Une chose est certaine, malgré la souffrance immense, malgré l’aspect tabou de la disparition et la difficulté à mettre des mots sur l’indicible, il faut rompre l’isolement pour faire ce cheminement qu’est le deuil : « Il existe beaucoup d’options maintenant pour se faire accompagner dans ce moment de vie », explique Maryline Serrano. Parmi celles-ci, les associations. Agapa par exemple, propose un soutien aux personnes confrontées au deuil périnatal. Depuis 2011, cette association forme les professionnels de santé et de la périnatalité afin de leur donner des clés qui leur permettront un meilleur accompagnement des personnes touchées. D’autres initiatives, telles que l’opération « une fleur, une vie », agissent pour lever le voile sur le tabou du deuil périnatal. Il faut parler est ne pas mettre les choses sous le tapis pour emprunter le chemin du deuil. Pour Maryline Serrano, ce cheminement a véritablement débuté lors qu’elle a accouché d’Ugo, son « bébé lumière » le 13 septembre 2023. Paradoxalement sa mise au monde est un vrai soulagement pour sa maman : « Sa découverte a balayé toutes des heures de souffrance. Sa présence était magique. » Entre la naissance et les funérailles d’Ugo, Marilyne partage des moments avec lui : « On a vécu avec lui des choses qui, d’un point de vue externe, peuvent paraître un peu glauques. Mais qui, dans la reconstruction, sont extrêmement importantes. Il faut créer des souvenirs. D’ailleurs les sages-femmes et l’équipe médicale prennent des photos. Quand les parents ne veulent pas voir, elles les gardent dans un dossier médical au cas où ils réclameraient un jour. »

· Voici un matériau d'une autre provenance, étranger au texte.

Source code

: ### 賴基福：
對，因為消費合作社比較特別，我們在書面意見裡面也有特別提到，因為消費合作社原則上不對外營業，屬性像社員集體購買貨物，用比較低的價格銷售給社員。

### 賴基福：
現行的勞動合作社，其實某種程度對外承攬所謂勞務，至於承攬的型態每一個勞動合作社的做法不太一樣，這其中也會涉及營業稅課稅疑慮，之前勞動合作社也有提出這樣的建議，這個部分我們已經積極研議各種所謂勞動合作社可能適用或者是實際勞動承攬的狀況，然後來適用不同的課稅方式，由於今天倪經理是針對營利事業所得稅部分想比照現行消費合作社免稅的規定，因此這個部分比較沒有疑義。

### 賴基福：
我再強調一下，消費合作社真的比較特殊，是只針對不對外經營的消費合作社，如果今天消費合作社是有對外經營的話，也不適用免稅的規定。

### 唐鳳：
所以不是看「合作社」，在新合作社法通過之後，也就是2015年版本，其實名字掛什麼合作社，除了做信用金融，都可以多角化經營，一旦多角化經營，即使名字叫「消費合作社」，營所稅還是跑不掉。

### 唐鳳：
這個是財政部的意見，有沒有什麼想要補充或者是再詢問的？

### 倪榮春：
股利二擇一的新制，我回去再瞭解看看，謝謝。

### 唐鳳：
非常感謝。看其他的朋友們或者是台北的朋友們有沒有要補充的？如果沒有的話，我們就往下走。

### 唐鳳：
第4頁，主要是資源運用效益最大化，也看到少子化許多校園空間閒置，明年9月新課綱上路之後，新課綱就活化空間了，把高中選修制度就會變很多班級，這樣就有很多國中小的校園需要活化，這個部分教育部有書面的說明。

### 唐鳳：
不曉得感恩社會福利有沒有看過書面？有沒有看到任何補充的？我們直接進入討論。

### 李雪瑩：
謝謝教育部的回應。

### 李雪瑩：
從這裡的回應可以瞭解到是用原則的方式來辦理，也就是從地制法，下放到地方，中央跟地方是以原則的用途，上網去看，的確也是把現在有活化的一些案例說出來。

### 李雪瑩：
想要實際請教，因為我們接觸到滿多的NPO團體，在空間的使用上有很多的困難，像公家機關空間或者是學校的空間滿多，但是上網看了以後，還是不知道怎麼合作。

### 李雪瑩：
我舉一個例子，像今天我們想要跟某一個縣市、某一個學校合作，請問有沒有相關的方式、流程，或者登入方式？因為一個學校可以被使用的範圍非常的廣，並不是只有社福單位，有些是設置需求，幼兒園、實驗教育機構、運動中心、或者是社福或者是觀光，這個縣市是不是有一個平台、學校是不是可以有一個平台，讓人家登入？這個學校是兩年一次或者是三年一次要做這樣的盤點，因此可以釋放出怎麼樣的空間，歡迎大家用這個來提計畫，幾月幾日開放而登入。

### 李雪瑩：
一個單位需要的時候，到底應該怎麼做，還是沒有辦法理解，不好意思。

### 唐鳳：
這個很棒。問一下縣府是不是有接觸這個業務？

Se reconstruire après la perte

Le 21 septembre, Marilyne entame son processus de reconstruction. Après les funérailles, elle décide d’écrire un livre et de raconter son expérience aussi bien pour elle que pour accompagner toutes les personnes qui doivent affronter la perte d’un enfant : « J’ai fini l’écriture au mois de juin 2024 et j’ai voulu qu’il soit publié le 13 septembre 2024, pour son premier anniversaire. » Depuis, cette ancienne coiffeuse consacre sa vie à accompagner les personnes qui, comme elles, ont été confrontées au drame. Elle a effectué une reconversion vers le métier de thanadoula (une personne qui accompagne les personnes en fin de vie et les personnes en deuil) spécialisée en périnatalité et pédiatrie, et se déplace dans toute la France en conférence, pour sensibiliser au deuil périnatal et sur l’importance de redonner une place à la mort dans nos vies.